# Work instructions:
In the listing below, tally the lines that hold "nose" and report that number by itself.

# Data records:

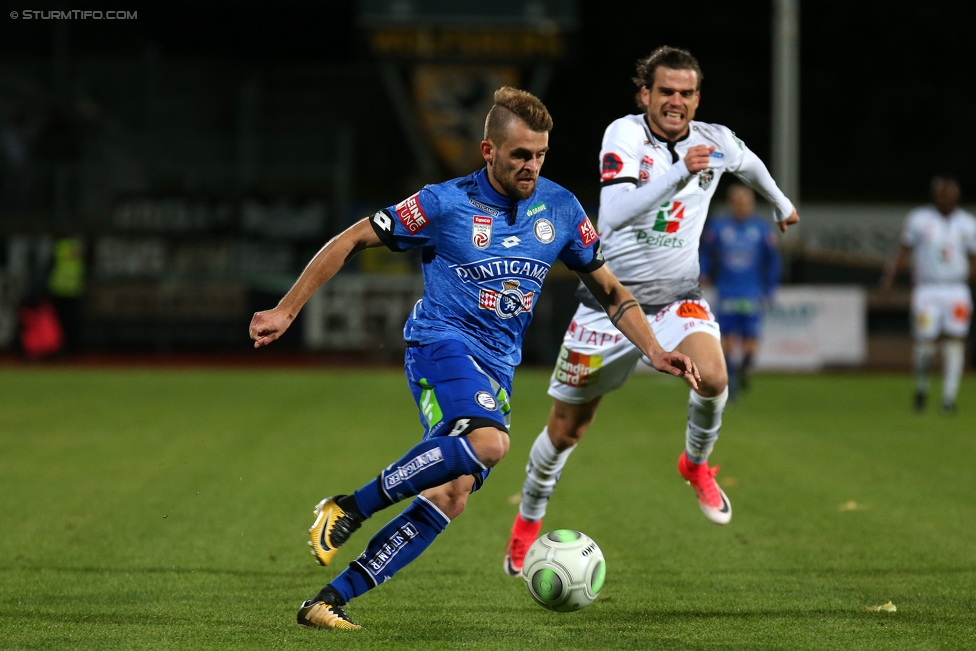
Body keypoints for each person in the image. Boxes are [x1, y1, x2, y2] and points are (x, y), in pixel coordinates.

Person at [248, 87, 700, 630]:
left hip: (497, 368)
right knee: (489, 442)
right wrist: (287, 308)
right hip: (440, 344)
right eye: (519, 155)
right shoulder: (443, 203)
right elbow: (351, 239)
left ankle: (327, 601)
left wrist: (655, 350)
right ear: (489, 152)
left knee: (452, 494)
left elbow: (608, 289)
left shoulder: (559, 208)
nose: (531, 166)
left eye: (540, 155)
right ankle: (349, 507)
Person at [503, 46, 800, 576]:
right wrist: (680, 173)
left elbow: (748, 160)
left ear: (697, 98)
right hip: (608, 304)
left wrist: (779, 201)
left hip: (676, 298)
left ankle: (696, 464)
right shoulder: (624, 136)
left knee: (713, 377)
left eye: (686, 93)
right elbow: (612, 215)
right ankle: (526, 523)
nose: (676, 102)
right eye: (666, 91)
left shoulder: (715, 140)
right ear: (646, 94)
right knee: (566, 430)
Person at [881, 177, 976, 413]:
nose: (945, 199)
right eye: (941, 195)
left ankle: (948, 398)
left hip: (957, 289)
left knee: (955, 340)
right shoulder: (919, 219)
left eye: (949, 195)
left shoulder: (967, 223)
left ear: (956, 197)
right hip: (927, 289)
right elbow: (904, 250)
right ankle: (922, 387)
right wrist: (890, 279)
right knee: (925, 343)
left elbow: (973, 259)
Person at [700, 184, 782, 400]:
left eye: (744, 201)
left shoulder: (761, 229)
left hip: (751, 292)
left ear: (751, 204)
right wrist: (704, 272)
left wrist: (770, 288)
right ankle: (732, 381)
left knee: (750, 340)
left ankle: (743, 368)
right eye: (737, 201)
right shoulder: (718, 227)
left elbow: (772, 261)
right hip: (726, 291)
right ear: (730, 204)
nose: (741, 205)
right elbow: (705, 253)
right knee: (726, 338)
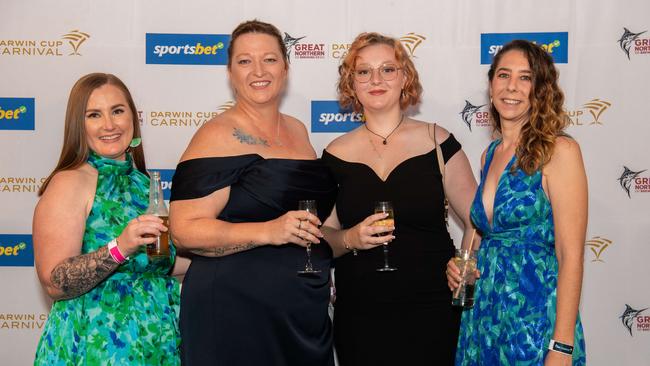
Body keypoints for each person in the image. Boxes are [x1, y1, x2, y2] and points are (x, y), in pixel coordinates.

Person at [169, 20, 337, 366]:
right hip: (234, 312)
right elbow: (184, 230)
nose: (258, 71)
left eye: (270, 60)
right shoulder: (215, 135)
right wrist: (267, 231)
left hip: (302, 313)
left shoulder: (298, 129)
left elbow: (319, 226)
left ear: (286, 68)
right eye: (245, 61)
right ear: (230, 72)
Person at [320, 32, 477, 365]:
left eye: (388, 69)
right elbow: (322, 237)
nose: (376, 79)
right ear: (352, 82)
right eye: (364, 71)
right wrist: (350, 238)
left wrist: (467, 261)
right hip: (360, 313)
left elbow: (478, 220)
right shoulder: (334, 154)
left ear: (405, 77)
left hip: (433, 309)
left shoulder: (439, 142)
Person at [448, 40, 587, 365]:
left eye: (525, 77)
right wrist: (460, 266)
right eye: (503, 75)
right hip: (484, 314)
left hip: (535, 317)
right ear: (491, 83)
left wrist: (562, 346)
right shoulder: (490, 153)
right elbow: (482, 231)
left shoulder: (560, 151)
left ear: (541, 89)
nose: (511, 86)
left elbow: (570, 256)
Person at [33, 73, 186, 365]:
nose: (109, 125)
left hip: (156, 342)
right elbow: (54, 282)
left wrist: (227, 249)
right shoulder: (70, 182)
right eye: (94, 115)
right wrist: (120, 248)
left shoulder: (143, 184)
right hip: (95, 345)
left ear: (132, 117)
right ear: (80, 125)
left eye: (117, 110)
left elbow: (157, 262)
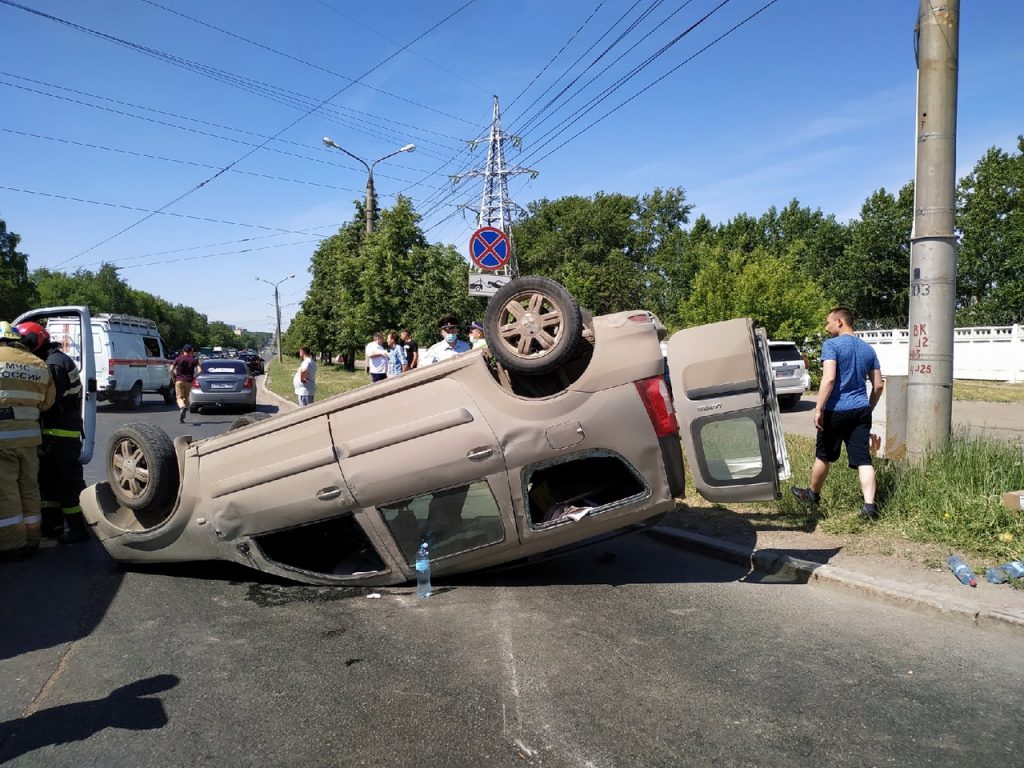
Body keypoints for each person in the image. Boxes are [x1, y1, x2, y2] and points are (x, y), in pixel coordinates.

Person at [791, 307, 885, 520]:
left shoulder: (831, 346)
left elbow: (829, 379)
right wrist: (867, 408)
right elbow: (878, 385)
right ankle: (869, 507)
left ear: (840, 322)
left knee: (824, 455)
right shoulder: (868, 350)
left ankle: (812, 495)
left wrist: (819, 409)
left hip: (836, 410)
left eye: (829, 322)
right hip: (861, 410)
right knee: (863, 459)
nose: (826, 327)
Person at [15, 321, 89, 544]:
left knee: (67, 482)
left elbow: (48, 402)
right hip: (55, 433)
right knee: (47, 480)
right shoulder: (55, 359)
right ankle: (52, 524)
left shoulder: (53, 365)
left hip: (60, 434)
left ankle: (79, 529)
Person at [0, 321, 56, 561]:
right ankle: (33, 538)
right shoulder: (38, 363)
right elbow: (47, 403)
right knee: (29, 486)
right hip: (30, 437)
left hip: (2, 436)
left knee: (6, 489)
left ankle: (13, 543)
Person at [171, 343, 198, 423]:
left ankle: (182, 407)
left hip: (179, 380)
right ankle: (182, 418)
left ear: (183, 351)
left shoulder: (178, 359)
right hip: (189, 381)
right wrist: (194, 377)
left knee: (179, 397)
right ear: (191, 351)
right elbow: (200, 370)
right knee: (185, 398)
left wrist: (173, 378)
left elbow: (171, 370)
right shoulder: (194, 360)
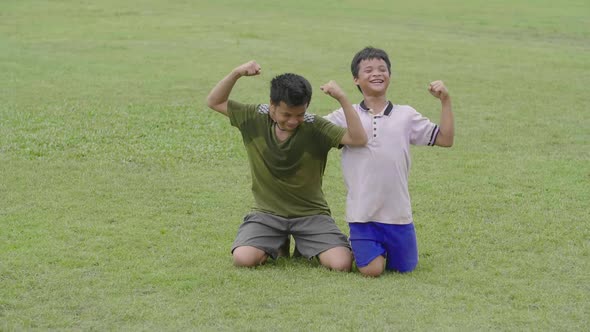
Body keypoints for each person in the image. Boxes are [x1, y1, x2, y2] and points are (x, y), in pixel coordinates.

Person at [205, 60, 367, 271]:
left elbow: (358, 139)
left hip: (311, 215)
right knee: (243, 259)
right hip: (267, 214)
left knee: (341, 263)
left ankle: (304, 245)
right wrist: (236, 72)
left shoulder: (314, 126)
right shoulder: (254, 117)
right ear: (272, 105)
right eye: (286, 115)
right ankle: (276, 244)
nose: (293, 121)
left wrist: (343, 98)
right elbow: (214, 101)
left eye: (299, 114)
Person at [324, 46, 455, 277]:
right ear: (356, 79)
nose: (377, 73)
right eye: (368, 70)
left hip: (398, 214)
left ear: (390, 76)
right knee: (372, 271)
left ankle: (372, 249)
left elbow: (445, 139)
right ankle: (355, 245)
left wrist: (445, 100)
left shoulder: (406, 115)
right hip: (362, 214)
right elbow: (311, 129)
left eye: (382, 69)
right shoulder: (345, 114)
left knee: (404, 268)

# Your response:
11